無観客で行われた北方領土返還要求全国大会であいさつする岸田文雄首相=7日午後、東京都千代田区

 岸田文雄首相は「北方領土の日」の7日、東京都内で開かれた返還要求全国大会に出席し、2018年の日露首脳間合意を踏まえ「領土問題を解決して平和条約を締結するとの方針の下、粘り強く交渉を進めていく」と述べた。

 18年の合意は安倍晋三首相(当時)とプーチン大統領によるもので、平和条約締結後に歯舞、色丹の2島を引き渡すと明記した1956年の日ソ共同宣言を基に平和条約交渉を加速させることを確認した。

 ただ、その後の交渉は停滞。ロシアは2020年改正の憲法に「領土割譲の禁止」を明記し、昨年来、北方領土で大規模な軍事演習を立て続けに実施している。

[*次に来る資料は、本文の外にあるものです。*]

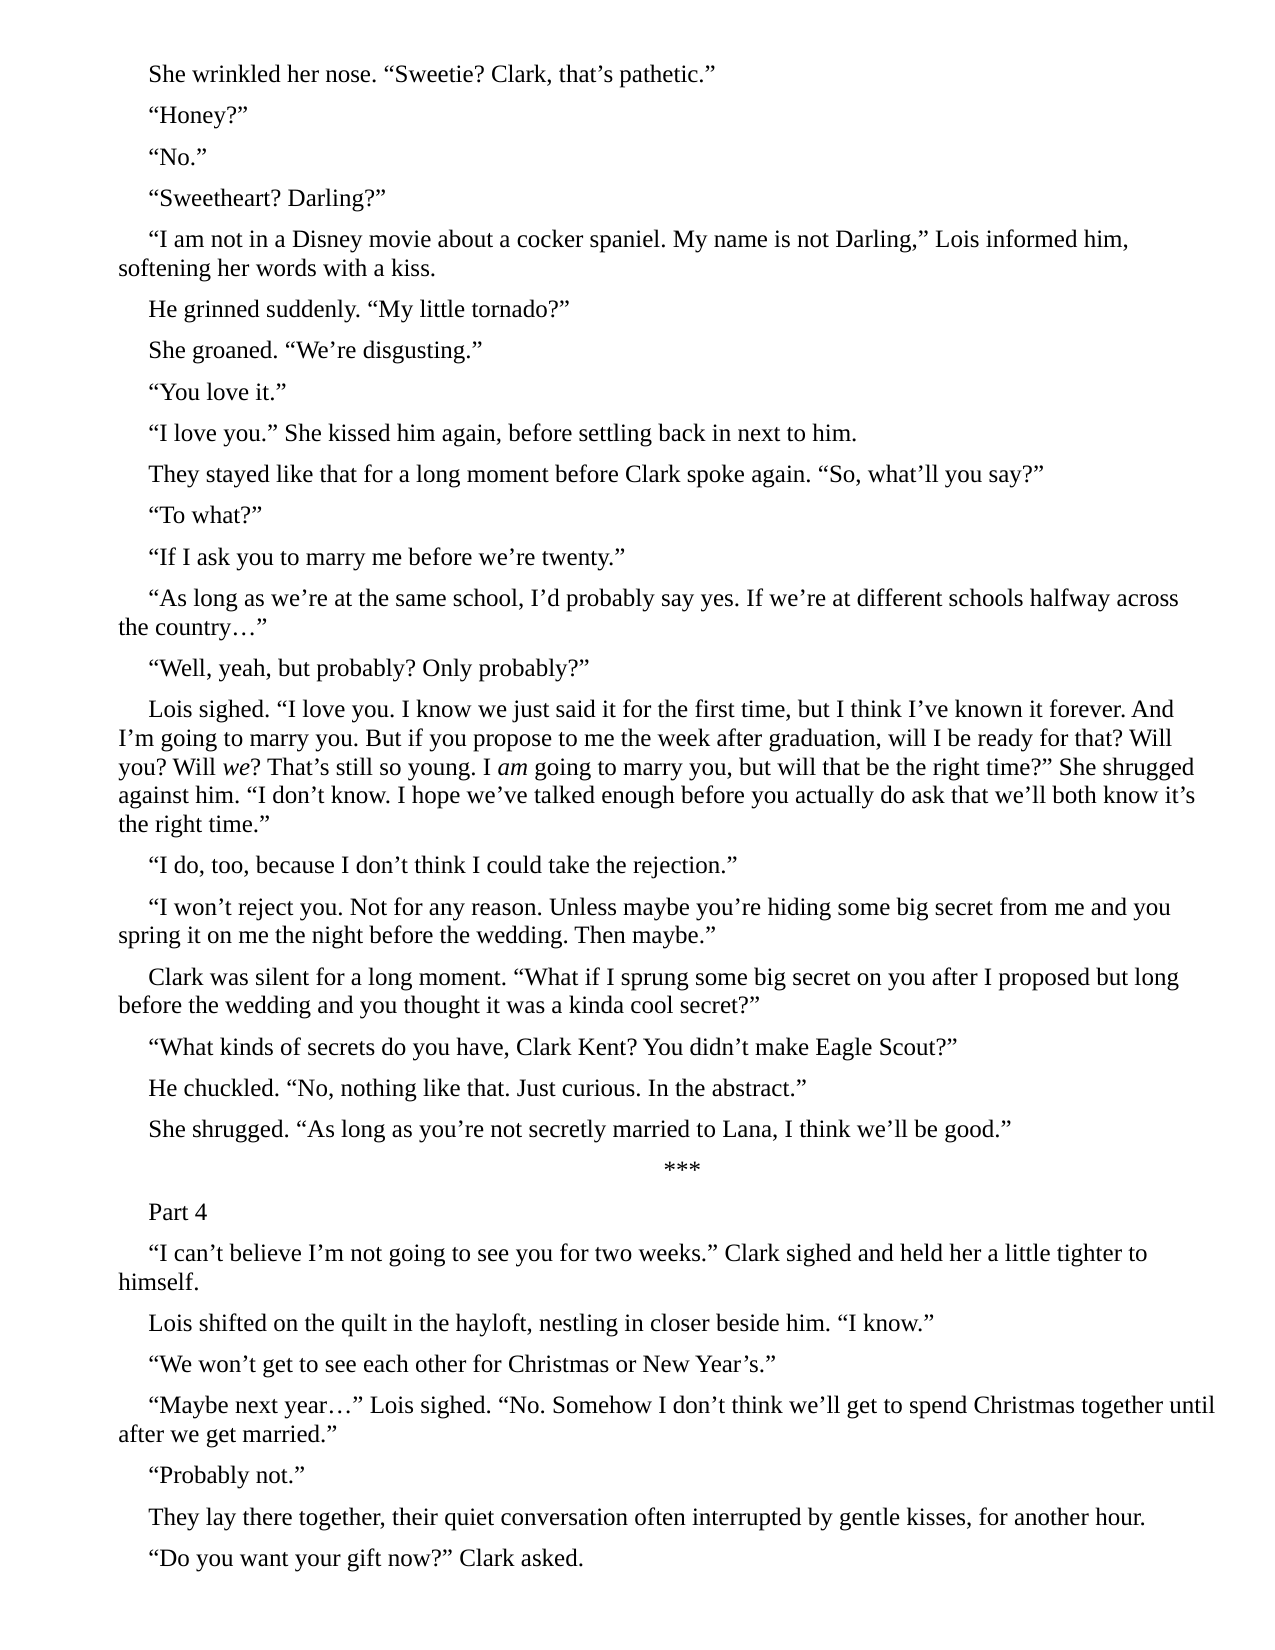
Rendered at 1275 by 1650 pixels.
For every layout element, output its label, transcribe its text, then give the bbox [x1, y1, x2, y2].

text “Honey?” [118, 100, 1216, 129]
text *** [118, 1155, 1216, 1184]
text “I love you.” She kissed him again, before settling back in next to him. [118, 418, 1216, 447]
text “I can’t believe I’m not going to see you for two weeks.” Clark sighed and held her a little tighter to himself. [118, 1238, 1216, 1295]
text “No.” [118, 142, 1216, 170]
text She groaned. “We’re disgusting.” [118, 335, 1216, 364]
text They lay there together, their quiet conversation often interrupted by gentle kisses, for another hour. [118, 1502, 1216, 1530]
text He chuckled. “No, nothing like that. Just curious. In the abstract.” [118, 1073, 1216, 1102]
text “Well, yeah, but probably? Only probably?” [118, 653, 1216, 682]
text “As long as we’re at the same school, I’d probably say yes. If we’re at different schools halfway across the country…” [118, 583, 1216, 640]
text “If I ask you to marry me before we’re twenty.” [118, 542, 1216, 570]
text “Probably not.” [118, 1460, 1216, 1489]
text “I am not in a Disney movie about a cocker spaniel. My name is not Darling,” Lois informed him, softening her words with a kiss. [118, 224, 1216, 282]
text “Do you want your gift now?” Clark asked. [118, 1543, 1216, 1572]
text “I do, too, because I don’t think I could take the rejection.” [118, 850, 1216, 879]
text He grinned suddenly. “My little tornado?” [118, 294, 1216, 323]
text “We won’t get to see each other for Christmas or New Year’s.” [118, 1349, 1216, 1378]
text “To what?” [118, 500, 1216, 529]
text “I won’t reject you. Not for any reason. Unless maybe you’re hiding some big secret from me and you spring it on me the night before the wedding. Then maybe.” [118, 892, 1216, 949]
text Clark was silent for a long moment. “What if I sprung some big secret on you after I proposed but long before the wedding and you thought it was a kinda cool secret?” [118, 962, 1216, 1019]
text Part 4 [118, 1197, 1216, 1225]
text Lois shifted on the quilt in the hayloft, nestling in closer beside him. “I know.” [118, 1308, 1216, 1337]
text “What kinds of secrets do you have, Clark Kent? You didn’t make Eagle Scout?” [118, 1032, 1216, 1060]
text “Maybe next year…” Lois sighed. “No. Somehow I don’t think we’ll get to spend Christmas together until after we get married.” [118, 1390, 1216, 1448]
text She shrugged. “As long as you’re not secretly married to Lana, I think we’ll be good.” [118, 1114, 1216, 1143]
text “You love it.” [118, 377, 1216, 405]
text Lois sighed. “I love you. I know we just said it for the first time, but I think I’ve known it forever. And I’m going to marry you. But if you propose to me the week after graduation, will I be ready for that? Will you? Will we? That’s still so young. I am going to marry you, but will that be the right time?” She shrugged against him. “I don’t know. I hope we’ve talked enough before you actually do ask that we’ll both know it’s the right time.” [118, 694, 1216, 838]
text “Sweetheart? Darling?” [118, 183, 1216, 212]
text She wrinkled her nose. “Sweetie? Clark, that’s pathetic.” [118, 59, 1216, 88]
text They stayed like that for a long moment before Clark spoke again. “So, what’ll you say?” [118, 459, 1216, 488]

 また、コロナ禍のため、ビザなし交流や航空機による墓参などの交流事業も2年前から中断。首相は「早期に再開しなければならない」と訴えたが、プーチン大統領との会談も昨年10月の電話会談だけにとどまる。

 大会は、コロナ禍のため無観客で開催。「法的根拠のないまま76年間占拠され続けていることは決して許されない」とし交渉加速を求めるアピールを採択した。

 元島民の奥泉一子さんは「(元島民は)皆さん高齢になっている。一昨日も1人亡くなられた。私たちには時間が残されていない」と、早期返還を訴えた。